Whenever a line in the listing contains "least", copy that line.

#### Information

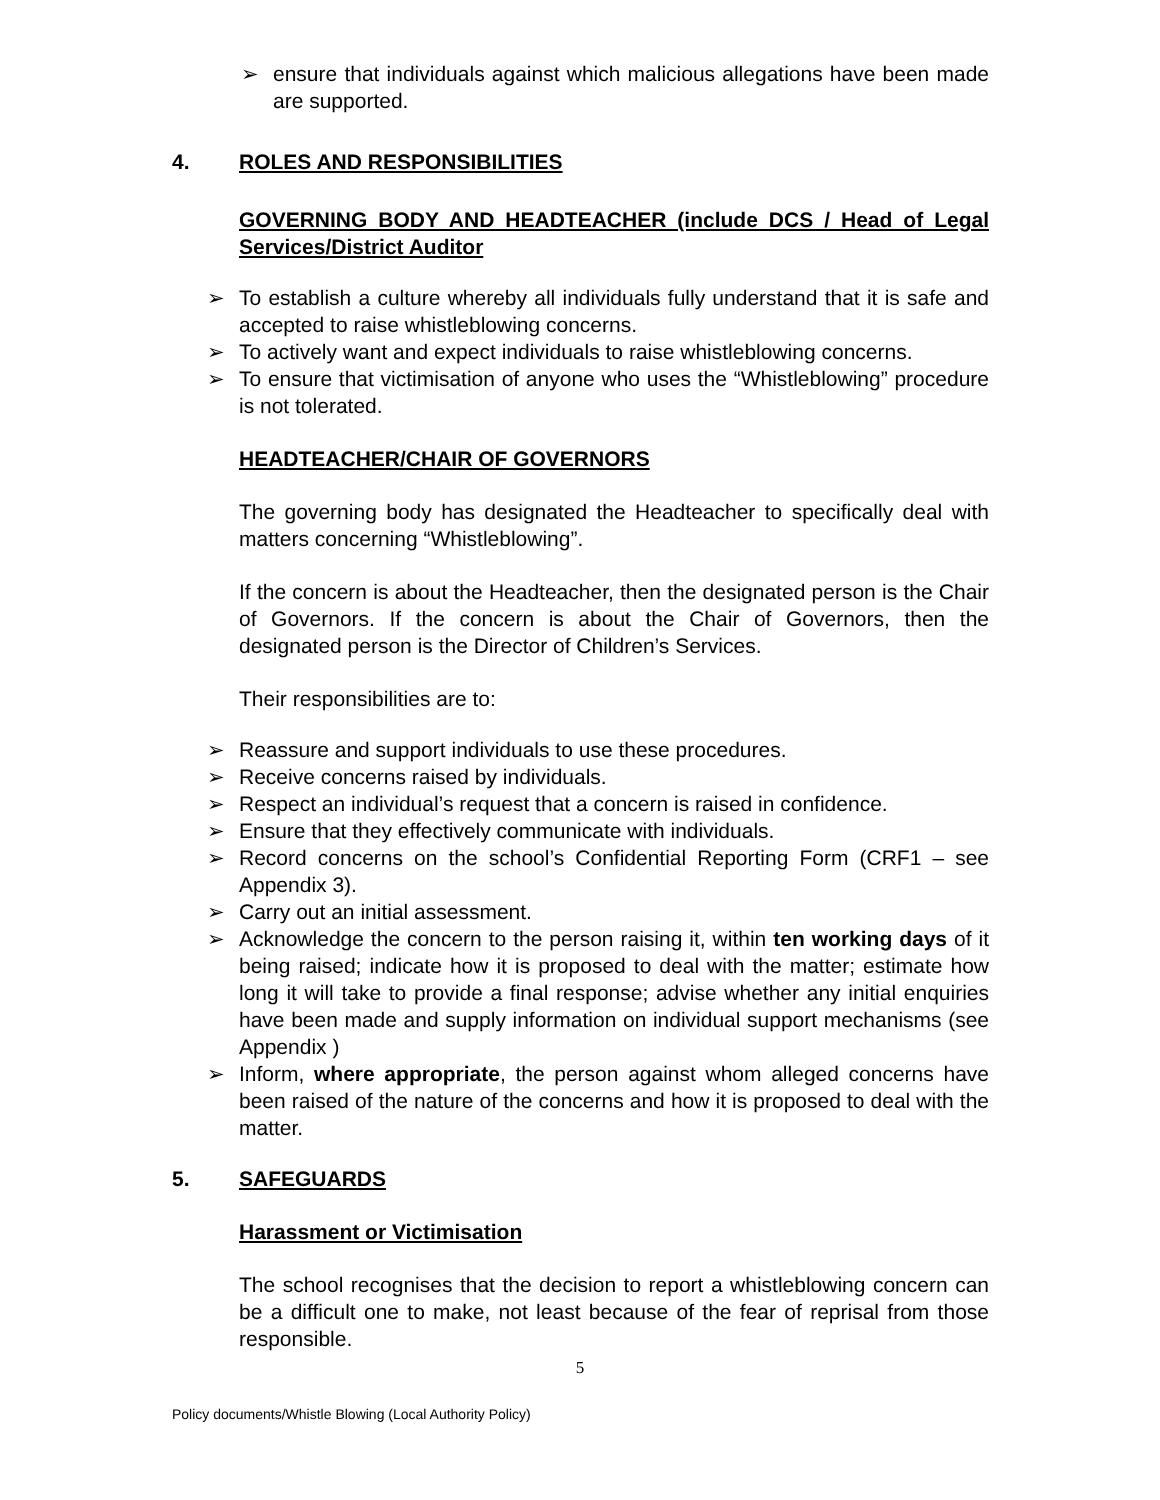➢ ensure that individuals against which malicious allegations have been made are supported.
4. ROLES AND RESPONSIBILITIES
GOVERNING BODY AND HEADTEACHER (include DCS / Head of Legal Services/District Auditor
➢ To establish a culture whereby all individuals fully understand that it is safe and accepted to raise whistleblowing concerns.
➢ To actively want and expect individuals to raise whistleblowing concerns.
➢ To ensure that victimisation of anyone who uses the “Whistleblowing” procedure is not tolerated.
HEADTEACHER/CHAIR OF GOVERNORS
The governing body has designated the Headteacher to specifically deal with matters concerning “Whistleblowing”.
If the concern is about the Headteacher, then the designated person is the Chair of Governors. If the concern is about the Chair of Governors, then the designated person is the Director of Children’s Services.
Their responsibilities are to:
➢ Reassure and support individuals to use these procedures.
➢ Receive concerns raised by individuals.
➢ Respect an individual’s request that a concern is raised in confidence.
➢ Ensure that they effectively communicate with individuals.
➢ Record concerns on the school’s Confidential Reporting Form (CRF1 – see Appendix 3).
➢ Carry out an initial assessment.
➢ Acknowledge the concern to the person raising it, within ten working days of it being raised; indicate how it is proposed to deal with the matter; estimate how long it will take to provide a final response; advise whether any initial enquiries have been made and supply information on individual support mechanisms (see Appendix )
➢ Inform, where appropriate, the person against whom alleged concerns have been raised of the nature of the concerns and how it is proposed to deal with the matter.
5. SAFEGUARDS
Harassment or Victimisation
The school recognises that the decision to report a whistleblowing concern can be a difficult one to make, not least because of the fear of reprisal from those responsible.
5
Policy documents/Whistle Blowing (Local Authority Policy)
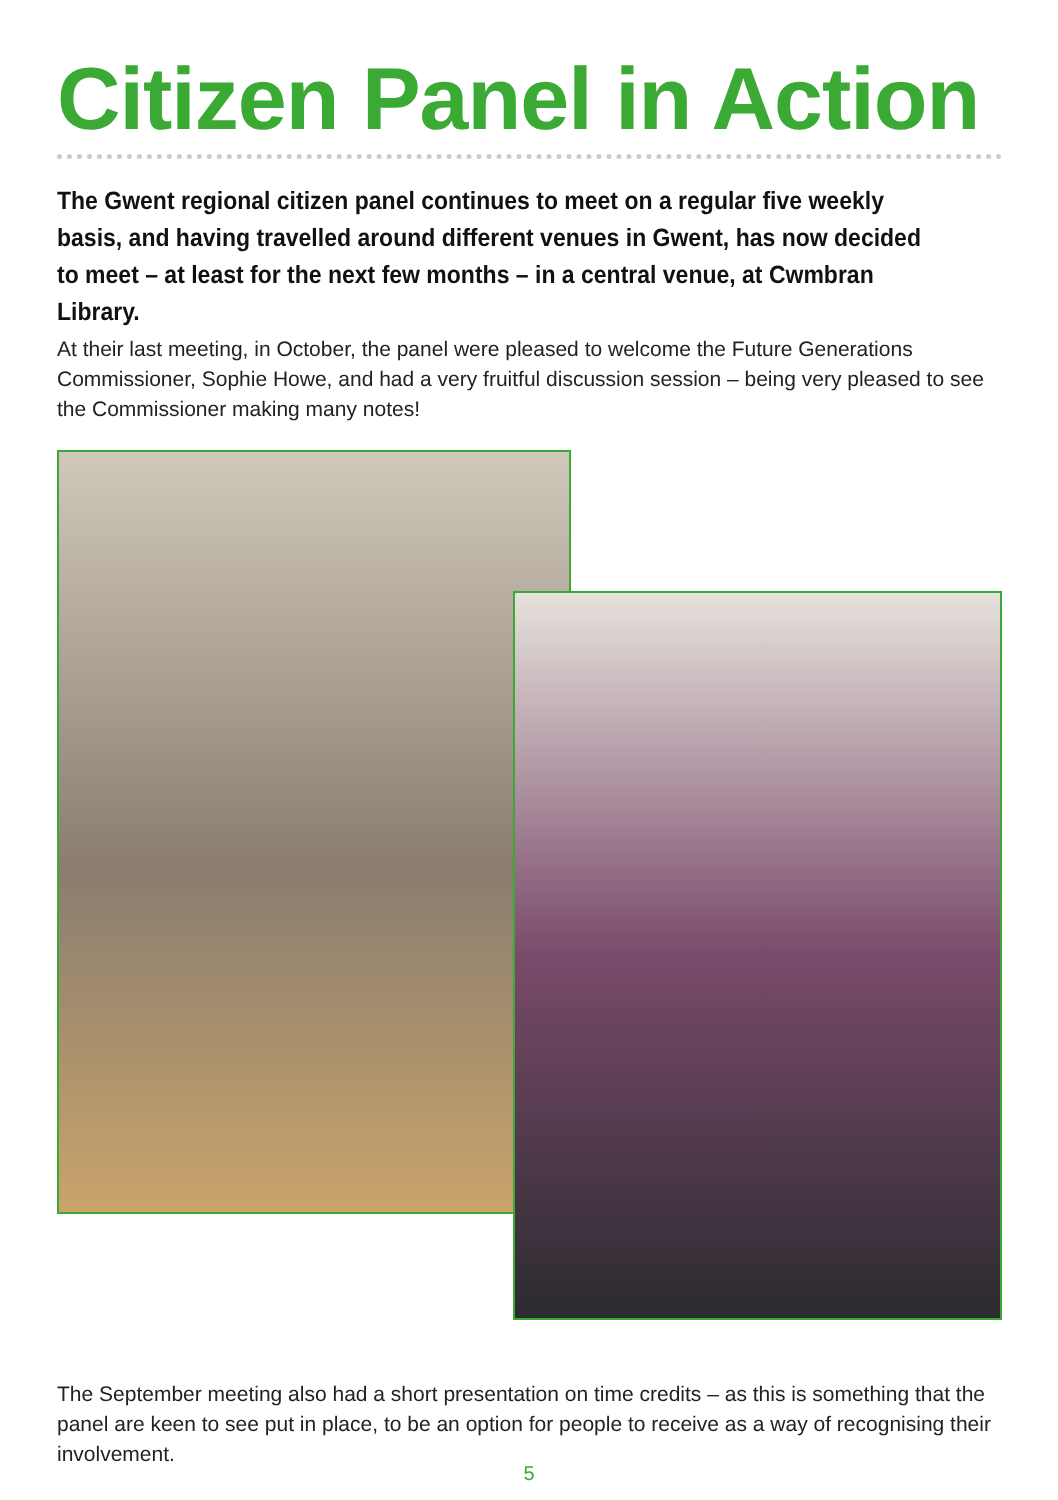Citizen Panel in Action
The Gwent regional citizen panel continues to meet on a regular five weekly basis, and having travelled around different venues in Gwent, has now decided to meet – at least for the next few months – in a central venue, at Cwmbran Library.
At their last meeting, in October, the panel were pleased to welcome the Future Generations Commissioner, Sophie Howe, and had a very fruitful discussion session – being very pleased to see the Commissioner making many notes!
The September meeting also had a short presentation on time credits – as this is something that the panel are keen to see put in place, to be an option for people to receive as a way of recognising their involvement.
5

########

*Result for this task*:
The school recognises that the decision to report a whistleblowing concern can be a difficult one to make, not least because of the fear of reprisal from those responsible.
The Gwent regional citizen panel continues to meet on a regular five weekly basis, and having travelled around different venues in Gwent, has now decided to meet – at least for the next few months – in a central venue, at Cwmbran Library.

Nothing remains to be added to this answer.